I’ve always found seeds to be amazing. All that life and energy sealed up in an itty bitty container just waiting for the perfect mix of water, warmth, and a comfy place to spread roots.
I’ve got seeds on the brain because today Justin and I finished up our big first seeding of the season. We’ve got 7 full tables of about 100 trays filled with soil and seeds arranged neatly in our greenhouse. The greenhouse still has a stark, sterile look to it but soon it’ll be full of green and life (and at least now it’s warm again).
Getting to the point of seeding is a tedious, creative, and Excel based process. This year, we searched through about 17 seed catalogs, settling on ordering from 9 vendors. I can’t really tell you what happens after that as it ranges from circling cool new varieties to consulting with our seed spreadsheets…one spreadsheet for how many seeds to order, one spreadsheet that logs important info about varieties, one that we use for our planting schedule. After a little price comparison and making sure we’re purchasing as much organic seed as possible, we pull the trigger. This year we went a little off the wall, ordering over 350 varieties of vegetables alone! When it’s time to keep track of all those little tomato transplants in 70 varieties, I know we’ll regret it. But for now, I’ll dream of rainbows of colorful tomatoes brightening our harvests.
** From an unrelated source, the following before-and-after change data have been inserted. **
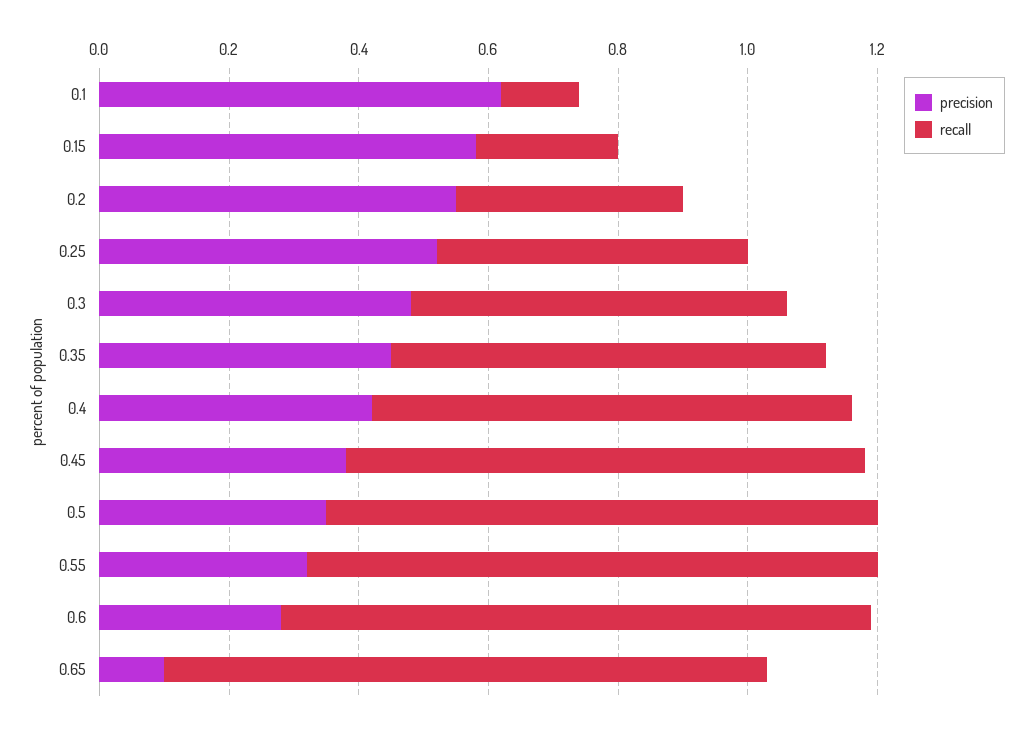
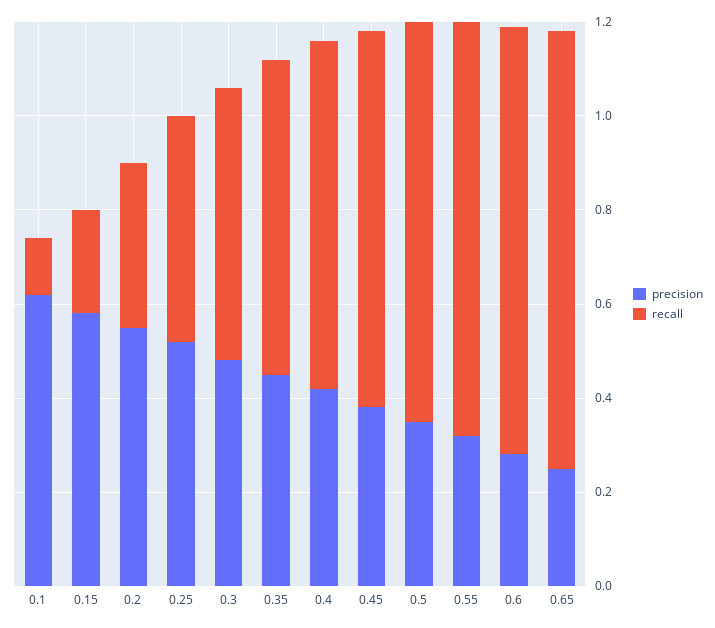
  {
    "precision": {
      "0.1": 0.6,
      "0.15": 0.6,
      "0.2": 0.55,
      "0.25": 0.5,
      "0.3": 0.5,
      "0.35": 0.45,
      "0.4": 0.4,
      "0.45": 0.4,
      "0.5": 0.35,
      "0.55": 0.3,
      "0.6": 0.3,
-     "0.65": 0.1
+     "0.65": 0.25
    },
    "recall": {
      "0.1": 0.1,
      "0.15": 0.2,
      "0.2": 0.35,
      "0.25": 0.5,
      "0.3": 0.6,
      "0.35": 0.65,
      "0.4": 0.75,
      "0.45": 0.8,
      "0.5": 0.85,
      "0.55": 0.9,
      "0.6": 0.9,
      "0.65": 0.95
    }
  }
I bet the seed would be mystified to know that we can so complicate it’s simple existence with spreadsheets and the like. I bet the seed would be downright irate to find out what else humans have done to complicate matters with genetic modification and unstable hybridization.
I’m assuming if you’re reading this and you have a garden, you’ve likely taken these cold and rainy winter days to order your seeds already. If not, I encourage you to order seeds from companies that show responsibility and and sign the Safe Seed Pledge. Some of these companies (and companies we really like) include: High Mowing Seeds, Johnny’s Seeds, Fedco Seeds, Southern Exposure Seed Exchange, Seed Savers. And there are many more…
To me a seed is a symbol. A symbol of purity and dormancy and potential energy.
Can you think of anything else that can fit in a small box and feed a community?